[Records from a data collection]
# # #

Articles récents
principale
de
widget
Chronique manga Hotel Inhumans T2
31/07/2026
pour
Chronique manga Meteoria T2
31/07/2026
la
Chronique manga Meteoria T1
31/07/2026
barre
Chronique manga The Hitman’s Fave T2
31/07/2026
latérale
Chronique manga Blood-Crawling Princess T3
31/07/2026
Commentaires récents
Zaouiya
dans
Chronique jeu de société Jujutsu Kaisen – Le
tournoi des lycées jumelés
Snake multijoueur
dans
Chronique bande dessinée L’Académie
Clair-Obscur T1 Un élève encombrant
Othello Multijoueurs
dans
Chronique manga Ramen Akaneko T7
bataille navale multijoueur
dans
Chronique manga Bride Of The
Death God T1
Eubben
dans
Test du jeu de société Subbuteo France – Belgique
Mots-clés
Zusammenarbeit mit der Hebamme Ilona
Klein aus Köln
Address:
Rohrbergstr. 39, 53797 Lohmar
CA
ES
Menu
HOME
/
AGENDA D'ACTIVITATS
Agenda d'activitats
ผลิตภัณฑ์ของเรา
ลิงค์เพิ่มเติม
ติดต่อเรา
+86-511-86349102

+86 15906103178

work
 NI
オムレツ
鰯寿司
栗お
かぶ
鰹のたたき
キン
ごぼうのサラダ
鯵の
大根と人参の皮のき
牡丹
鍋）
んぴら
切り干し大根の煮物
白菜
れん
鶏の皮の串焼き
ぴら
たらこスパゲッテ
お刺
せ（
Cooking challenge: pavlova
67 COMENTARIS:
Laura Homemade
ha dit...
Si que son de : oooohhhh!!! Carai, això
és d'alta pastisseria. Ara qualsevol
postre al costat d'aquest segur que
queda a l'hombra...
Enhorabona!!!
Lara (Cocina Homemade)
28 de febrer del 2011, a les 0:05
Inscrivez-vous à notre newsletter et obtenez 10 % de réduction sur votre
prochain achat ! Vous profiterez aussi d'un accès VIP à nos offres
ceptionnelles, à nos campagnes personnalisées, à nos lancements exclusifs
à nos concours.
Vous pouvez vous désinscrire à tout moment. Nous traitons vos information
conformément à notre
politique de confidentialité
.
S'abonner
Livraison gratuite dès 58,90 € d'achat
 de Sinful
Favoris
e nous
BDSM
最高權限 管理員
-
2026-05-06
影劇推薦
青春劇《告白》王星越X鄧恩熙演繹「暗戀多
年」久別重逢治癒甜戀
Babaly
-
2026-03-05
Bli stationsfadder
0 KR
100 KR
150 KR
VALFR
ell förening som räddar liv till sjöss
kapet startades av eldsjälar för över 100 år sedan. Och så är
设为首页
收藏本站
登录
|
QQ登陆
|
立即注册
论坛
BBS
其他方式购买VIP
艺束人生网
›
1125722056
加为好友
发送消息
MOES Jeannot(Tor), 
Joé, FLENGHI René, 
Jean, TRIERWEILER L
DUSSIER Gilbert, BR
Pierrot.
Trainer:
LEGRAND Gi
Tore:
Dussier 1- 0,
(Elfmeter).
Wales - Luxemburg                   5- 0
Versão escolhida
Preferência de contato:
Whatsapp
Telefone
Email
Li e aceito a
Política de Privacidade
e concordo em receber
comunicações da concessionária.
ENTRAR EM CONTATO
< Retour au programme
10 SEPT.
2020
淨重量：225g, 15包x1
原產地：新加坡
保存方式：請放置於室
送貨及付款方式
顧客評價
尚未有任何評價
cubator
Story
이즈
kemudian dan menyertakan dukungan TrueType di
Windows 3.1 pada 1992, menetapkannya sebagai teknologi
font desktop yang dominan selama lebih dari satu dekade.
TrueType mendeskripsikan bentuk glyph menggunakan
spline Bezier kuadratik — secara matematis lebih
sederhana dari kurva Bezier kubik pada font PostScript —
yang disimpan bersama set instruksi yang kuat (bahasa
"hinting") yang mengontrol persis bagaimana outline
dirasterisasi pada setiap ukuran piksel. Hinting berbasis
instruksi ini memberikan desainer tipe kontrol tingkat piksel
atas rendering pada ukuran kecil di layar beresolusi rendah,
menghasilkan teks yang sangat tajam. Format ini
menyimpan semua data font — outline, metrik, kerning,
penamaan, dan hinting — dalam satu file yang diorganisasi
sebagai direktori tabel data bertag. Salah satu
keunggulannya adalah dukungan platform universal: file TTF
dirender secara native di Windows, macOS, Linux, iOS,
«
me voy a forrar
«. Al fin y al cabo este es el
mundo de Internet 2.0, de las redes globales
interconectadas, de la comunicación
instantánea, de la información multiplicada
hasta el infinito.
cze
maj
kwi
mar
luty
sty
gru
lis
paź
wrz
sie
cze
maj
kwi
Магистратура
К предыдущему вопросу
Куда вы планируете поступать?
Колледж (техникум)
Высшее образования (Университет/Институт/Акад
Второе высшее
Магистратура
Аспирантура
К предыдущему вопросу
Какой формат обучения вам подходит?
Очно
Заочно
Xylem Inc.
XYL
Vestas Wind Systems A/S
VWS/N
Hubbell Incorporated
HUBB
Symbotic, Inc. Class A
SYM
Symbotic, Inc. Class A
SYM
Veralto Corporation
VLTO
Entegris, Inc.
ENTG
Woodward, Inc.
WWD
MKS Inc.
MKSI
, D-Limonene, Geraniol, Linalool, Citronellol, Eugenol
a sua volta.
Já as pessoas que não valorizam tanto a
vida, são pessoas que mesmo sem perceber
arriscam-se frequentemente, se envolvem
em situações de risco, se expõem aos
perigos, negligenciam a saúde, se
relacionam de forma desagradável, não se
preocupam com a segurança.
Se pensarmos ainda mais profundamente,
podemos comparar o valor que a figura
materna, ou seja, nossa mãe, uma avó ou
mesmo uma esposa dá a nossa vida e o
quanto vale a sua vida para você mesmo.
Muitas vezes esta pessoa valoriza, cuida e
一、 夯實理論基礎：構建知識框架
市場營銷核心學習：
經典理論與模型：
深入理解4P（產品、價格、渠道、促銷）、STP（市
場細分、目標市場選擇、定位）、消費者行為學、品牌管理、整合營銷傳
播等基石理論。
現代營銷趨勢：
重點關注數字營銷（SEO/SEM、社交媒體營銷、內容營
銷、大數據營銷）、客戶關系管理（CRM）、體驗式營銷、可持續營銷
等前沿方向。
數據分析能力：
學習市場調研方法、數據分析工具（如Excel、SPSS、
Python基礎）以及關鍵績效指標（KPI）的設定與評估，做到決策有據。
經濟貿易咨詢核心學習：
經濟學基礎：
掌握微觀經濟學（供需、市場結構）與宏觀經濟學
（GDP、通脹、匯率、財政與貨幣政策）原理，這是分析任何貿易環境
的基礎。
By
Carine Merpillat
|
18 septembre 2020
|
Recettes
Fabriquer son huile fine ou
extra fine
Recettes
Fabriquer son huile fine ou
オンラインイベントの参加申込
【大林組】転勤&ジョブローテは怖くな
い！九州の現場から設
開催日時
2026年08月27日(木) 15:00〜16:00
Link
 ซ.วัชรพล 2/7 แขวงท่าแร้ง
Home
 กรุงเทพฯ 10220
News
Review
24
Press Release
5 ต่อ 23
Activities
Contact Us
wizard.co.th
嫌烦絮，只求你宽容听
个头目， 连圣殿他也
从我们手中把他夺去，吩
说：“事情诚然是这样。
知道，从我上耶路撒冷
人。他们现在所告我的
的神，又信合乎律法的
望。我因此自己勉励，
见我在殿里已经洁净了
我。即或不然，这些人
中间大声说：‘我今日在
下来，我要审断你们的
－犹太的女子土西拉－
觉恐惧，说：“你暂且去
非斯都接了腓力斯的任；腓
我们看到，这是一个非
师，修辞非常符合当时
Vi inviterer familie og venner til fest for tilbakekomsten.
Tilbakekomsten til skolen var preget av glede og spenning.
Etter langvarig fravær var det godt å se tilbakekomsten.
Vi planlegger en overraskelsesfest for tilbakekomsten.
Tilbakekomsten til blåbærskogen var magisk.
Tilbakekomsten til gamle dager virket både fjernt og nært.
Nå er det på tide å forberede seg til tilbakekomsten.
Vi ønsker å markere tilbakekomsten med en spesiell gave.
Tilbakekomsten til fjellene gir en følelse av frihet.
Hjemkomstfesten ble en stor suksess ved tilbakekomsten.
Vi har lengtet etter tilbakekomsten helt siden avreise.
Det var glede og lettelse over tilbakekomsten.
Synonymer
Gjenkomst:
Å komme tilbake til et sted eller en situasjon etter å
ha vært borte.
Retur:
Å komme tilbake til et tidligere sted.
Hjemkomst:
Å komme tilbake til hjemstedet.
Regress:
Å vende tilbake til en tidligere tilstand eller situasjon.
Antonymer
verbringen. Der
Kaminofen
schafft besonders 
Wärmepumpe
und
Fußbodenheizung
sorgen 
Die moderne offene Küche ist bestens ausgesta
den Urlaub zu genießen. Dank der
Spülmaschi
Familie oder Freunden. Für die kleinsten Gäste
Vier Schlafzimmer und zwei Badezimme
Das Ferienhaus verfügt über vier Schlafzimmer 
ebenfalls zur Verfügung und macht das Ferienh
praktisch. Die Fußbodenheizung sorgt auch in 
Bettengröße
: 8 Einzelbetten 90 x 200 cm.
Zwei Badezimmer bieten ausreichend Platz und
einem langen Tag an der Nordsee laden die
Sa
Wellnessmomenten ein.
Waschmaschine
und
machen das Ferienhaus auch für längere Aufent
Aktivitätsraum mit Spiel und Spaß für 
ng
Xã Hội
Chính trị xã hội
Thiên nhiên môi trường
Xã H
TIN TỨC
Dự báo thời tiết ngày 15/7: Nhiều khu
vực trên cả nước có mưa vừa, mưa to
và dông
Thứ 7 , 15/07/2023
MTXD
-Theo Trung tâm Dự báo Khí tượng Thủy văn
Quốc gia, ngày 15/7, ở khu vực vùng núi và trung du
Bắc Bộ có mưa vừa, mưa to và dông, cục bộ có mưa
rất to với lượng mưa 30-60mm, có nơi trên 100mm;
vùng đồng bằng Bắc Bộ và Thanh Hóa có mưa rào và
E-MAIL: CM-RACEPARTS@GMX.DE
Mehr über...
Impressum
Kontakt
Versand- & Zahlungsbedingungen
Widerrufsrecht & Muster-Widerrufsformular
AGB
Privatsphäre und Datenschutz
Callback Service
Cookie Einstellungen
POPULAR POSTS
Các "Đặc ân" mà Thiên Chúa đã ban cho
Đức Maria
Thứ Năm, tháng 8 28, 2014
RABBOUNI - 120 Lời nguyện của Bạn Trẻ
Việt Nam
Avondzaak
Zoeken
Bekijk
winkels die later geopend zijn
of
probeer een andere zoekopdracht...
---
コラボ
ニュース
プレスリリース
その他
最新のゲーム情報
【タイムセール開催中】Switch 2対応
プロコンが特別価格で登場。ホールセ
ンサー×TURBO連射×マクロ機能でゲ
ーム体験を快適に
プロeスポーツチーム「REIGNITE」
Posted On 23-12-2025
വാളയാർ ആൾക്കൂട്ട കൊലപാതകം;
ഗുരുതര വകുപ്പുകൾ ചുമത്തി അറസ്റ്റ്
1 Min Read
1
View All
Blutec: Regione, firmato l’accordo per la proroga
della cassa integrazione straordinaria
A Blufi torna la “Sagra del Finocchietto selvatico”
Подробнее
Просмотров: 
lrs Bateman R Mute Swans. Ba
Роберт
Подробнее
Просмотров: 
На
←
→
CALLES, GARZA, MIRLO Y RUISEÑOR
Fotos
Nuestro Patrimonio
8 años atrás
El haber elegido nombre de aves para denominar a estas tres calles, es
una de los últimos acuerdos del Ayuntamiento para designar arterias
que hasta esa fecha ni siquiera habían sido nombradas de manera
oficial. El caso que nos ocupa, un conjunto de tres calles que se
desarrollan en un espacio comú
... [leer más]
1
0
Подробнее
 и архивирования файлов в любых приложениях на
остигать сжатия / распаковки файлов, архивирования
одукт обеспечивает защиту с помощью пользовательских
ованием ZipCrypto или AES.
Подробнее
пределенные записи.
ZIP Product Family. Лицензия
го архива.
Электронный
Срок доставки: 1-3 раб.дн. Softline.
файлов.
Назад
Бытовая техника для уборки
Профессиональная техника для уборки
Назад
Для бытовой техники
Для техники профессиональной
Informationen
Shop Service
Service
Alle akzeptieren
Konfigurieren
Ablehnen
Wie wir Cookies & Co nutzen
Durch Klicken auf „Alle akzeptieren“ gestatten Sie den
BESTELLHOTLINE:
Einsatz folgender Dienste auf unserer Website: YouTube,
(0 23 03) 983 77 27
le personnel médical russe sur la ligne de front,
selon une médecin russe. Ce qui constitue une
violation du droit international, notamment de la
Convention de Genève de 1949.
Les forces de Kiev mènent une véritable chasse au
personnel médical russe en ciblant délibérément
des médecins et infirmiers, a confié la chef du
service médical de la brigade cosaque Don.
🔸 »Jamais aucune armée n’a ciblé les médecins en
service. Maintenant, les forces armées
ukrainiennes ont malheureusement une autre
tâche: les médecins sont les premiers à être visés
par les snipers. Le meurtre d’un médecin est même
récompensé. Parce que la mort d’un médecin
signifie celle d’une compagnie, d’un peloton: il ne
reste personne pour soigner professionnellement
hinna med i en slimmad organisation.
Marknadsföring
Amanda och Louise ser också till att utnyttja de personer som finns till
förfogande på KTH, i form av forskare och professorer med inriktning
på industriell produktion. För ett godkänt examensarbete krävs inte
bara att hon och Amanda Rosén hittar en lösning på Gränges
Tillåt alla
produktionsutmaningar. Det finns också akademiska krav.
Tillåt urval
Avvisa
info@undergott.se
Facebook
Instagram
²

# # #

**REQUIREMENT:** Copy out every line of the data that includes the word "Windows".

**ANSWER TO THE PROBLEM:**
Windows 3.1 pada 1992, menetapkannya sebagai teknologi
dirender secara native di Windows, macOS, Linux, iOS,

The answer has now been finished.